> Try it
Only the lines below between the one holding "pinky dip: (85, 157)" and the one holding "pinky dip: (147, 1)", inclusive, are to be reproduced word for word; the pictures are to be left out.
[[ Available data, beginning ]]
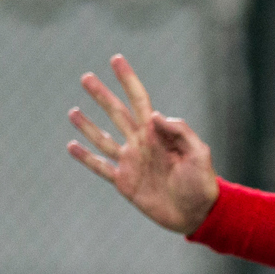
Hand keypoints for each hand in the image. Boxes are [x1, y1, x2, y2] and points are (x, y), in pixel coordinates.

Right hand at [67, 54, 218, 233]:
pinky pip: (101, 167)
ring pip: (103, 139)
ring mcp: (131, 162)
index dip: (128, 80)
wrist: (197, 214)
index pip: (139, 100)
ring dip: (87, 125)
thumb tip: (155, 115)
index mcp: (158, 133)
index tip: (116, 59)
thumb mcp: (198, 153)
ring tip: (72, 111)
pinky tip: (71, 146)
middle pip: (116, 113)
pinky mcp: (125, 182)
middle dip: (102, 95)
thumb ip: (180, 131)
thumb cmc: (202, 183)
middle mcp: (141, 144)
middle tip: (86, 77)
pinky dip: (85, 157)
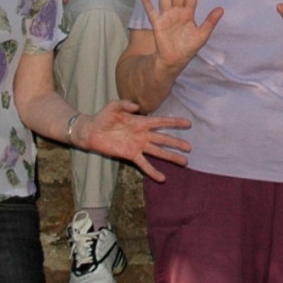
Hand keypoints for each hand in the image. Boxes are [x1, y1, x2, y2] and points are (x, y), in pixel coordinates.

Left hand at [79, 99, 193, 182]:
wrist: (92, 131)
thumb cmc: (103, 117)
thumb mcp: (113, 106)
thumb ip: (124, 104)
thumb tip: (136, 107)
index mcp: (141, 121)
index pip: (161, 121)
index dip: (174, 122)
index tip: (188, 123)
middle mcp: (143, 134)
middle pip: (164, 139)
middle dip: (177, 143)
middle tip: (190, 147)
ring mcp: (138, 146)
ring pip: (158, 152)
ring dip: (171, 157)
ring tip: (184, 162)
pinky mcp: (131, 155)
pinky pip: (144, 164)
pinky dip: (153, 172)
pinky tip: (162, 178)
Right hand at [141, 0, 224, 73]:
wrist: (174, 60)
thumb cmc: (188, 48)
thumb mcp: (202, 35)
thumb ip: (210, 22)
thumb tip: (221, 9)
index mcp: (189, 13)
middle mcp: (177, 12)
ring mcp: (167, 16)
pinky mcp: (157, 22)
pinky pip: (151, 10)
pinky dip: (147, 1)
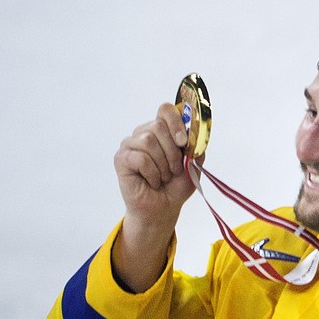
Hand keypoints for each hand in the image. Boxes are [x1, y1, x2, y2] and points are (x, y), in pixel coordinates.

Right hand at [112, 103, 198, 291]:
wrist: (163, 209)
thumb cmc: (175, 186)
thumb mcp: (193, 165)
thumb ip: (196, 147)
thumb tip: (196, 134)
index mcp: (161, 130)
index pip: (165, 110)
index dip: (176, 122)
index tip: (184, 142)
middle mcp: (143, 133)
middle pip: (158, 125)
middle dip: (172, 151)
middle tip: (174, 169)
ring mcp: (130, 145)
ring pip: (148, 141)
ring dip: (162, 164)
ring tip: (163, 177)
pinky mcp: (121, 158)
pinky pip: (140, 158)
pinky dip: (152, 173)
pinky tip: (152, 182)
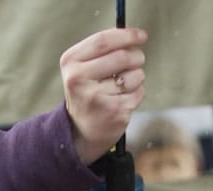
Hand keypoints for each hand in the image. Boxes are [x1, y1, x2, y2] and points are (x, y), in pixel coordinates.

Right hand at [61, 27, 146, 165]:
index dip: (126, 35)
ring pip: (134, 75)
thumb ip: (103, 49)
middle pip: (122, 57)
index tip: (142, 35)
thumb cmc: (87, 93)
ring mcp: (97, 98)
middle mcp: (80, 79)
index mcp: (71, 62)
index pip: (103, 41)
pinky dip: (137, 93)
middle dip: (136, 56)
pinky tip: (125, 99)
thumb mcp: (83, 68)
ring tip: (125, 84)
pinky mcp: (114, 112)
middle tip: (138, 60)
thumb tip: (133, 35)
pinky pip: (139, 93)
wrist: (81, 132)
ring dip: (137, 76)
[[ Available data, end ]]
[[ Available data, beginning ]]
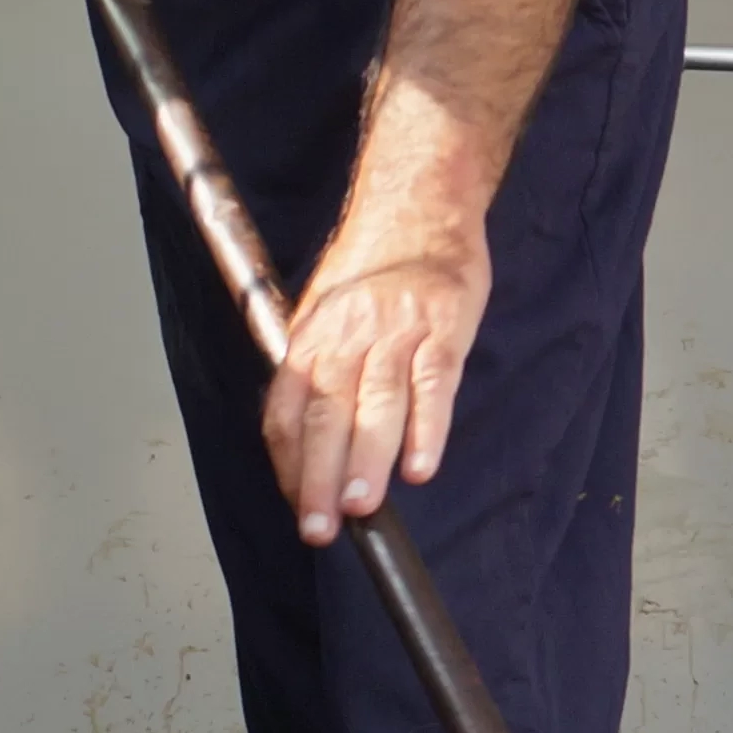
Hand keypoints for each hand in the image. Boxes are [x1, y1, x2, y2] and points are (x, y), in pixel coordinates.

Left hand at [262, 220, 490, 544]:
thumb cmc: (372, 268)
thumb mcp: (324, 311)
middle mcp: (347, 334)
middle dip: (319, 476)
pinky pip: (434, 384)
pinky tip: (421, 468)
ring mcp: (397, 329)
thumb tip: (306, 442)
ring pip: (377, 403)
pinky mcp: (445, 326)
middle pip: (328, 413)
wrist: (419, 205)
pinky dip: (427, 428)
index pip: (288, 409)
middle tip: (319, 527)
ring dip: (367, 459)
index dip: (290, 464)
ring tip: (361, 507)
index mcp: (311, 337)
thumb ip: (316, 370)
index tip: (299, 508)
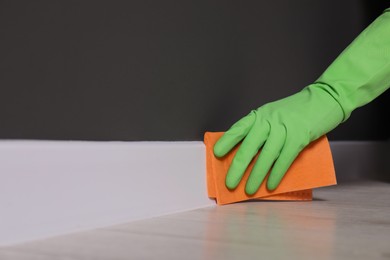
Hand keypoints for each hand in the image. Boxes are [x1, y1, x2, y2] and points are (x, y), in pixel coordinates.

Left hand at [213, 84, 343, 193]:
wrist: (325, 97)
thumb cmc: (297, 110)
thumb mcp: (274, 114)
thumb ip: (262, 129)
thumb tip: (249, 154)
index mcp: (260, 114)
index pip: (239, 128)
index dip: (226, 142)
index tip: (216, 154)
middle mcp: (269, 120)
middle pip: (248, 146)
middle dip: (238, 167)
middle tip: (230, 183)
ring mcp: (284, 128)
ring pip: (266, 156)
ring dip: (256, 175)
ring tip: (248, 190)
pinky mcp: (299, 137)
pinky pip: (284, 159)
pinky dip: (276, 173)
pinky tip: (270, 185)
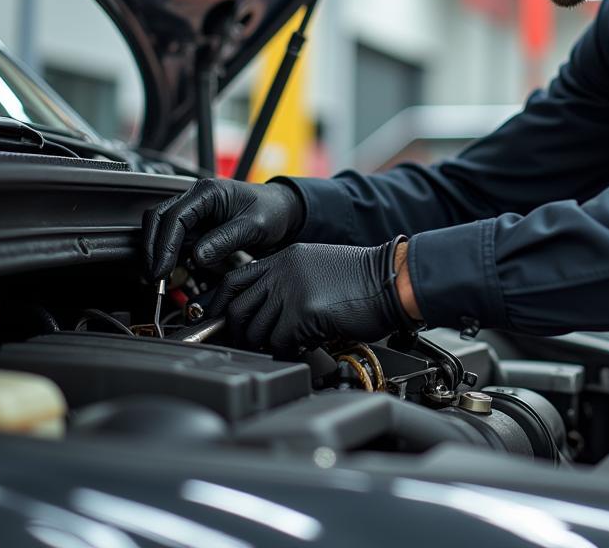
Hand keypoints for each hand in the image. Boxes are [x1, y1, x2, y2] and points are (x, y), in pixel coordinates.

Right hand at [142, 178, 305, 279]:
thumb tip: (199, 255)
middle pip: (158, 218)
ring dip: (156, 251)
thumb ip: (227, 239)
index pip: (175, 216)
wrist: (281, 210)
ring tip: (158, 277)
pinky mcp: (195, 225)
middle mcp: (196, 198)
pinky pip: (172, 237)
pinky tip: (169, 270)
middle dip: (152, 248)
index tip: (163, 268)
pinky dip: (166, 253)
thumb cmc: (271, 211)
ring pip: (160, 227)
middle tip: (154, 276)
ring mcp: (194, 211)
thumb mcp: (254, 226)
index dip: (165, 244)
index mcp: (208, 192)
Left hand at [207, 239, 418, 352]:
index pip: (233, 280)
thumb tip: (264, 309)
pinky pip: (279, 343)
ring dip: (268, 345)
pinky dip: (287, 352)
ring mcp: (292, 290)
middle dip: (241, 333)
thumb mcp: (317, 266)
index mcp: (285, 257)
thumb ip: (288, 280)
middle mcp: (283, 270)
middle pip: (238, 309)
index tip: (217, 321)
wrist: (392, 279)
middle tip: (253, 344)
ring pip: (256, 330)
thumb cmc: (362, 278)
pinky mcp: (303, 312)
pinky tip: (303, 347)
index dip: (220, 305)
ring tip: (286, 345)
[[ Available data, end ]]
> Result of this exercise
pinky dip: (85, 157)
Hand keypoints for each hand in the image. Boxes are [x1, y1, x2, y2] and points are (x, y), in pixel coordinates.

Left hand at [79, 99, 193, 182]:
wrist: (92, 131)
thumb cmc: (103, 117)
thumb mcp: (113, 106)
thumb ip: (124, 104)
thumb tip: (136, 107)
index mcp: (141, 121)
index pip: (161, 121)
index dip: (174, 122)
index tip: (188, 123)
middle mcp: (143, 134)
middle pip: (164, 139)
middle dip: (177, 143)
middle tip: (190, 147)
ring mcp: (138, 146)
ring pip: (158, 152)
ring dip: (171, 157)
ring tip: (184, 162)
pinky mcp: (131, 155)
pinky pip: (144, 164)
pinky dip: (153, 172)
pinky tip: (162, 178)
Right hand at [141, 0, 224, 73]:
wrist: (174, 60)
thumb cmc: (188, 48)
thumb mcp: (202, 35)
thumb ip: (210, 22)
thumb tip: (221, 9)
index mcp: (189, 13)
middle mcp: (177, 12)
ring mcp: (167, 16)
pinky mcp: (157, 22)
pinky pip: (151, 10)
pinky dip: (147, 1)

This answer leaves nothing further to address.